[Selected passage — start]

NONRECURRING CHARGES. On March 31, 1997, Autodesk issued approximately 2.9
million shares of its common stock for all outstanding shares of Softdesk.
Based upon the value of Autodesk stock and options exchanged, the transaction,
including transaction costs, was valued at approximately $94 million. In
connection with the acquisition, the Company recorded a charge for in-process
research and development of $19.2 million, all of which was recorded as a
nonrecurring charge in the fiscal quarter ended April 30, 1997.
IN-PROCESS TECHNOLOGIES OVERVIEW
The nature of the efforts required to develop the acquired in-process
technology into commercially viable products principally relate to the
completion of all planning, designing and testing activities that are
necessary to establish that the product or service can be produced to meet its
design requirements, including functions, features and technical performance
requirements.

[Selected passage — finish]

Carry on the passage about Autodesk's acquisition of Softdesk, picking up after its last sentence. The listing plays no part here.

[Dataset excerpt — start]

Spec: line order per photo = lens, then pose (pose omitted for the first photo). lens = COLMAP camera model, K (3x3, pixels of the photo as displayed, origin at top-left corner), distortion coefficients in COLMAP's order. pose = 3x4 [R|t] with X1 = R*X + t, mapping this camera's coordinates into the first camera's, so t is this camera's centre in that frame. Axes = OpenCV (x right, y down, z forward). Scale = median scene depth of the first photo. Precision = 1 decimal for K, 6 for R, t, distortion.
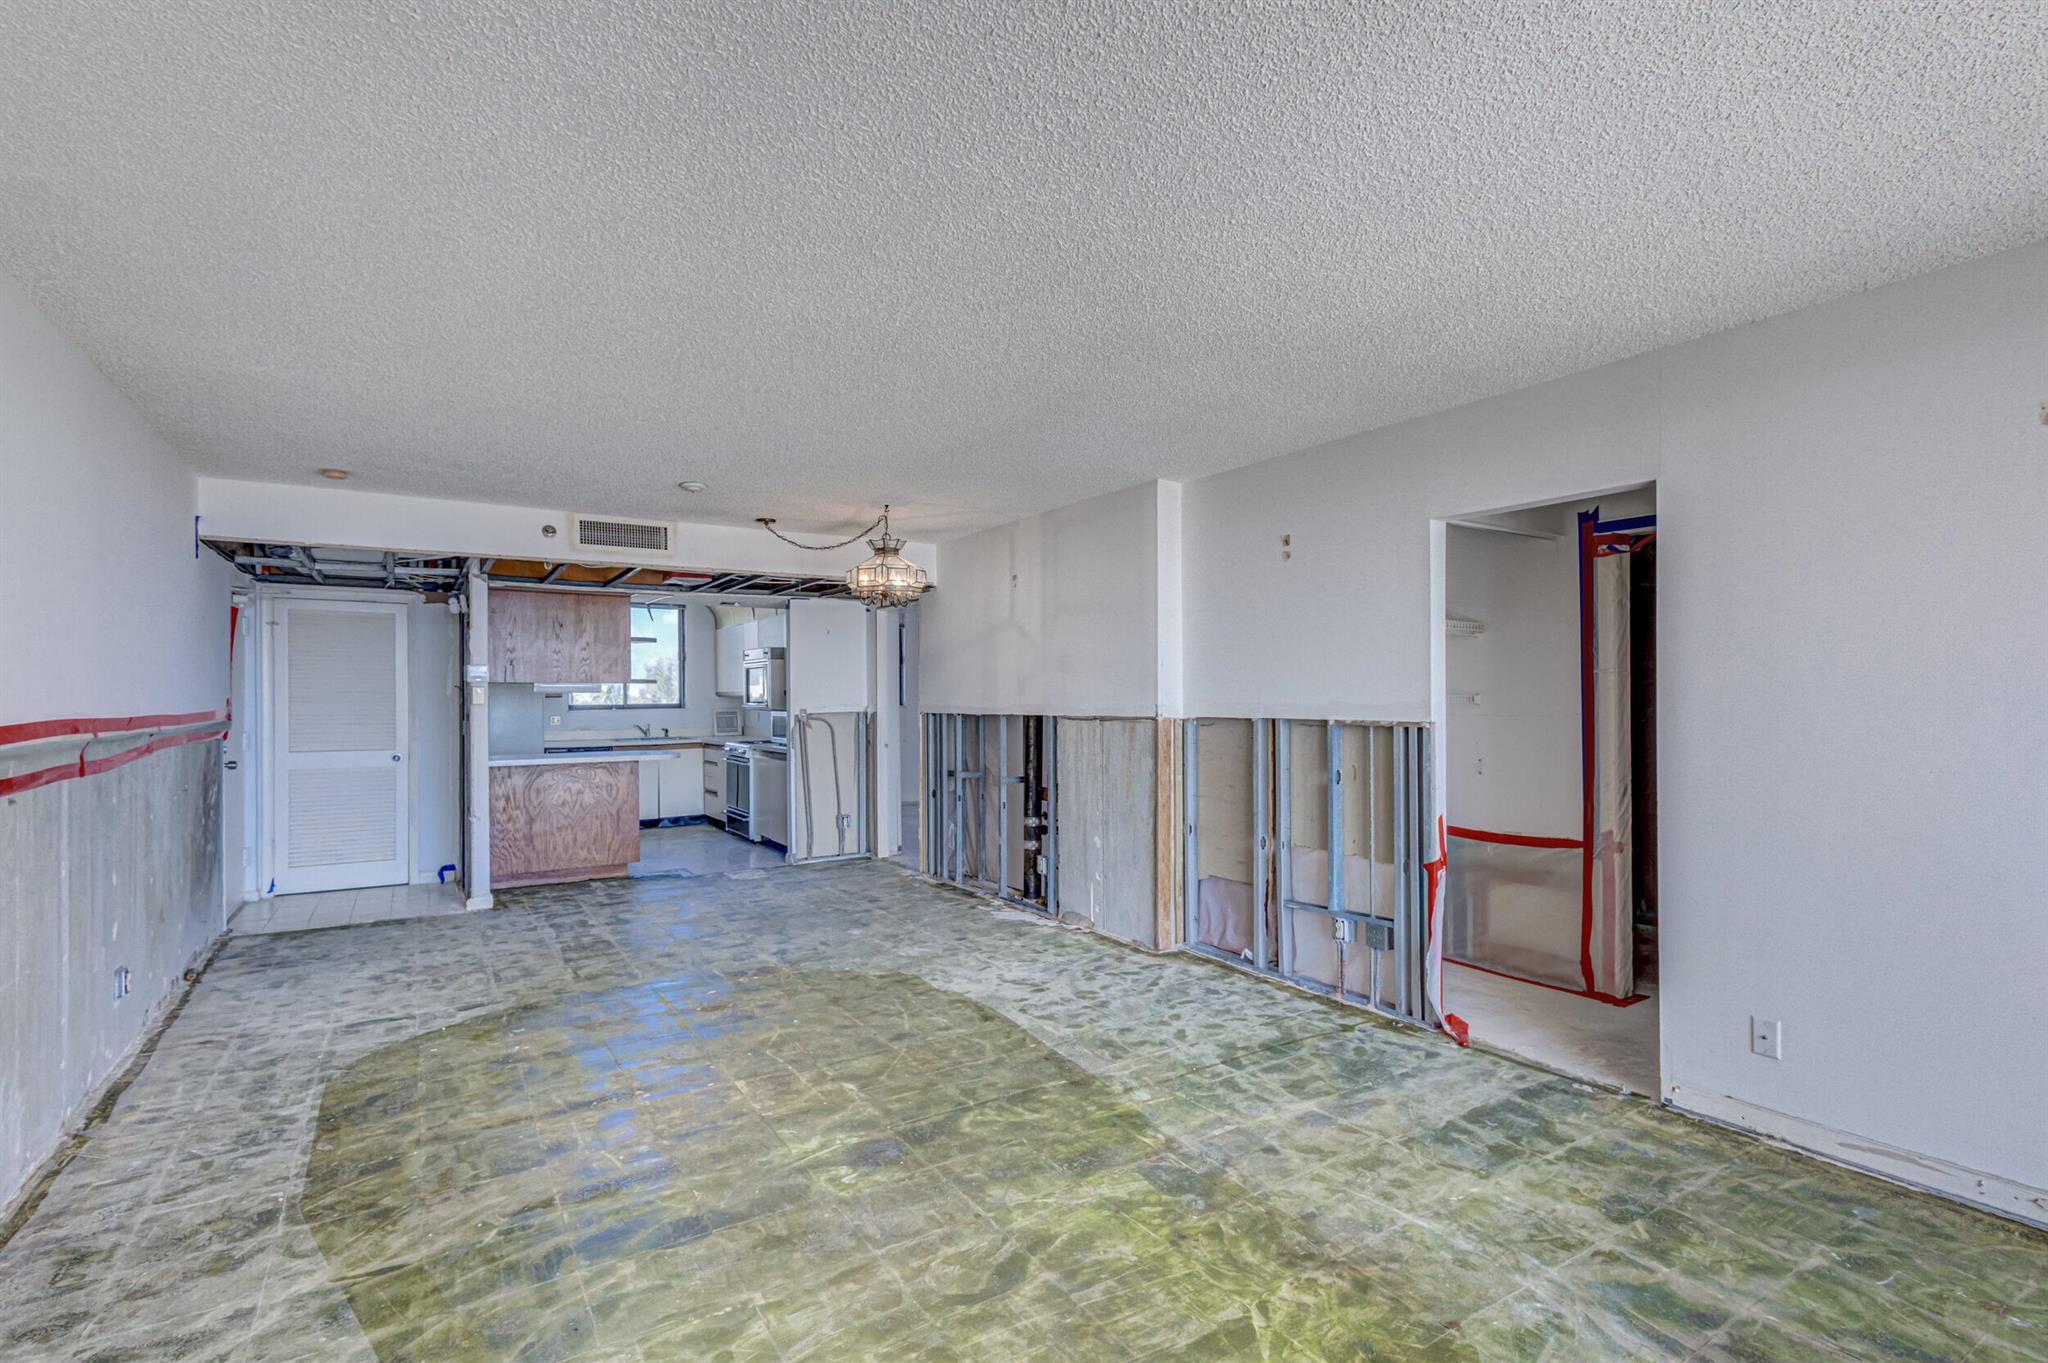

[Dataset excerpt — finish]

**Expected output:**
38
As of the acquisition date, Softdesk had spent a significant amount of
research and development effort related to the re-programming of all its
existing products to a new ARX technology (AutoCAD Runtime Extension) code
base. The new ARX technology is expected to provide significant improvement in
the orientation of objects in CAD products. As of the acquisition date,
Softdesk had completed improvements of ARX technology in various development
projects associated within the following technology categories: (i) AutoCAD-
Architectural/Structural, (ii) AutoCAD-Civil, (iii) AutoCAD-Imaging, (iv)
AutoCAD-Maintenance, (v) AutoCAD-Productivity, and (vi) AutoCAD-Retail.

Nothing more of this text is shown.